Pictures should be omitted from your copy. Everything else in the entries below must be restated word for word.

(RECORDS SUPPLIED Opens)

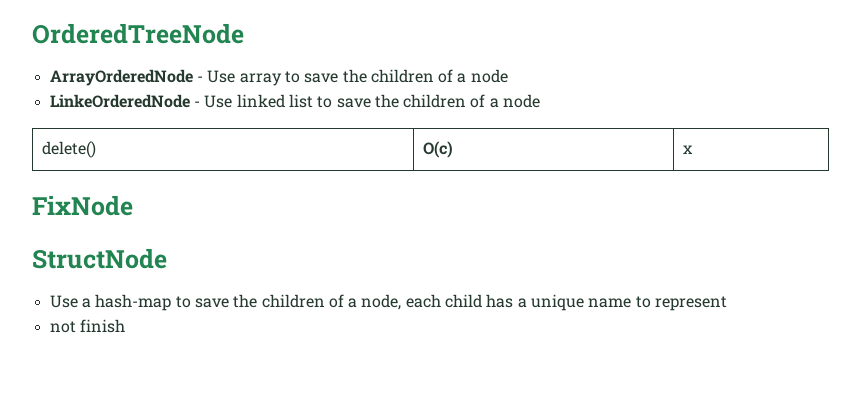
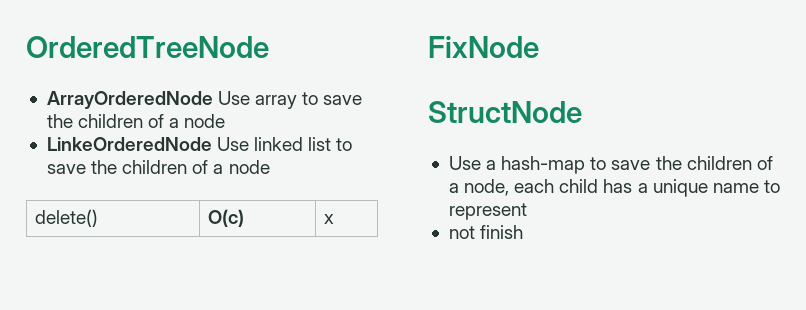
[196,76,203,82] - -> (213, 100) none
[193,101,200,107] - -> (212, 144) none

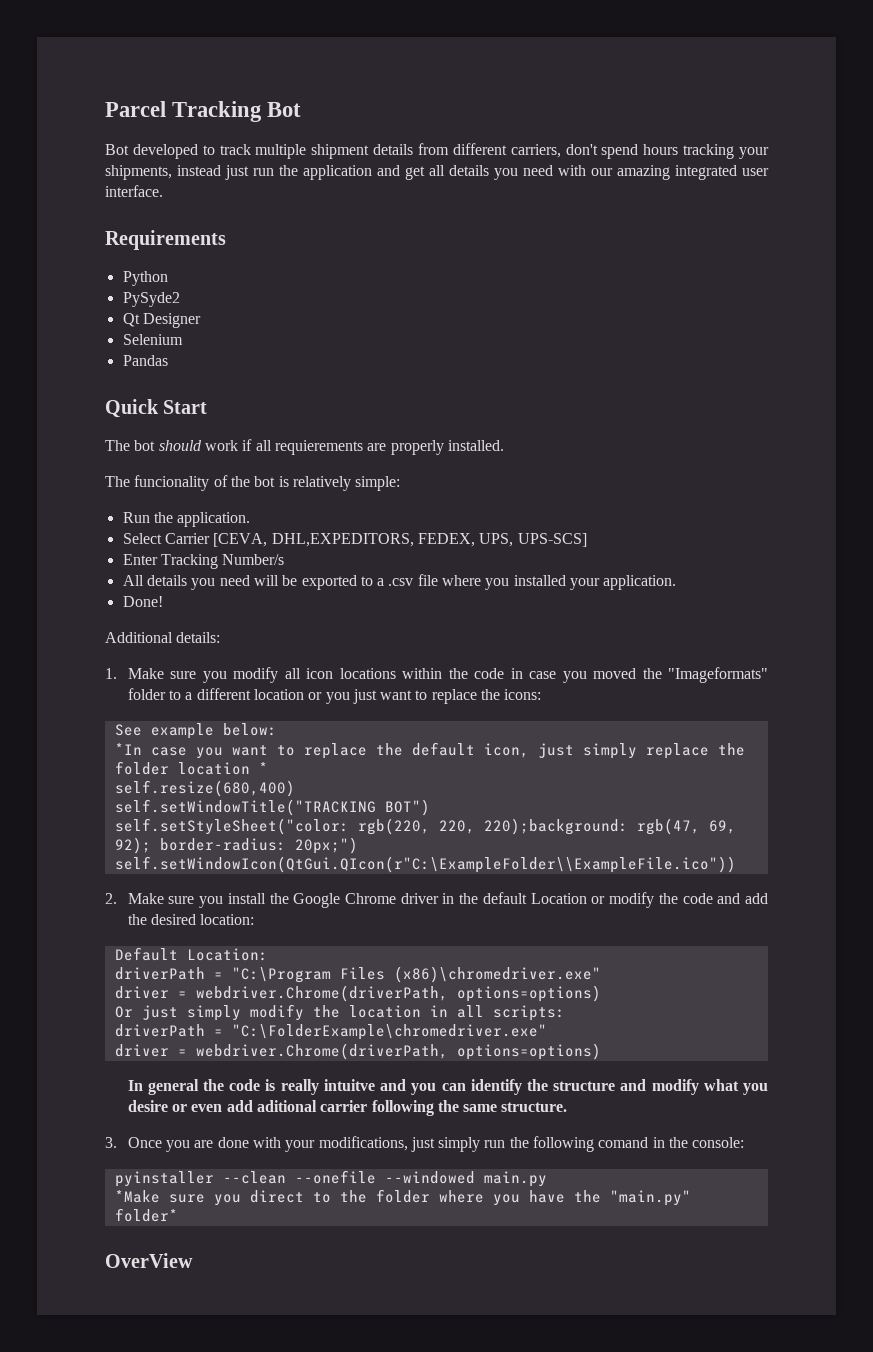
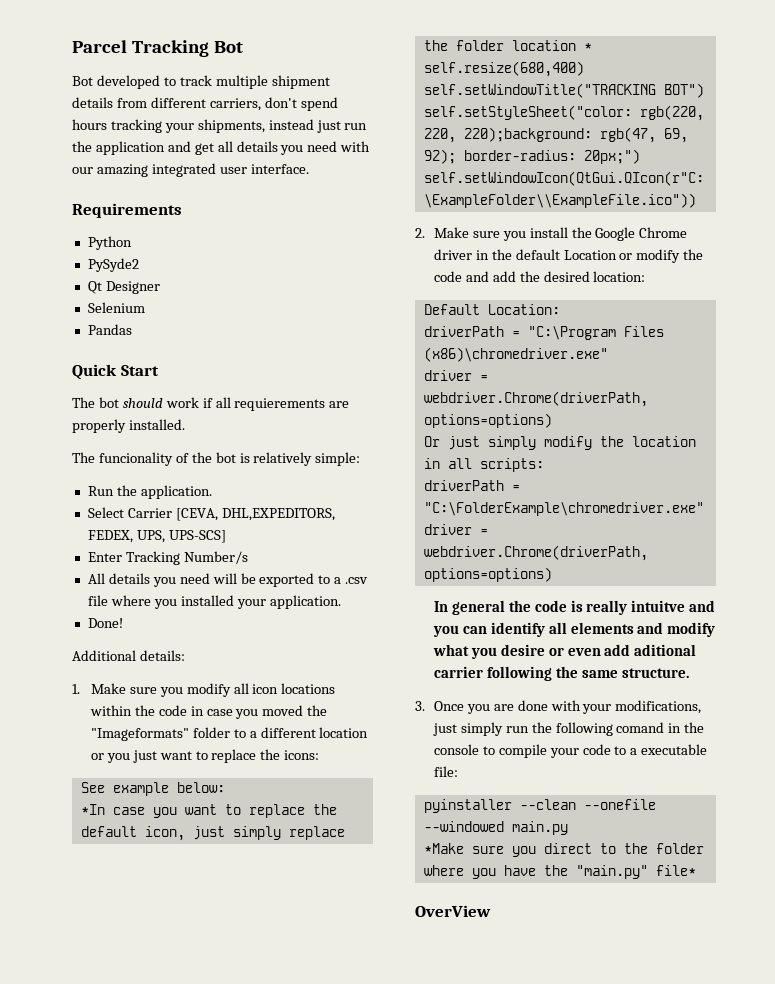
[526,1079,616,1091] the structure -> [548,622,634,634] all elements
[692,1137,745,1148] console: -> [433,744,708,758] [433,766,458,777] console to compile your code to a executable file:
[114,1208,178,1222] folder* -> [655,865,696,876] file*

(RECORDS SUPPLIED Closes)

*TASK ANSWER*.
[196,76,203,82] - -> (213, 100) none
[193,101,200,107] - -> (212, 144) none

[526,1079,616,1091] the structure -> [548,622,634,634] all elements
[692,1137,745,1148] console: -> [433,744,708,758] [433,766,458,777] console to compile your code to a executable file:
[114,1208,178,1222] folder* -> [655,865,696,876] file*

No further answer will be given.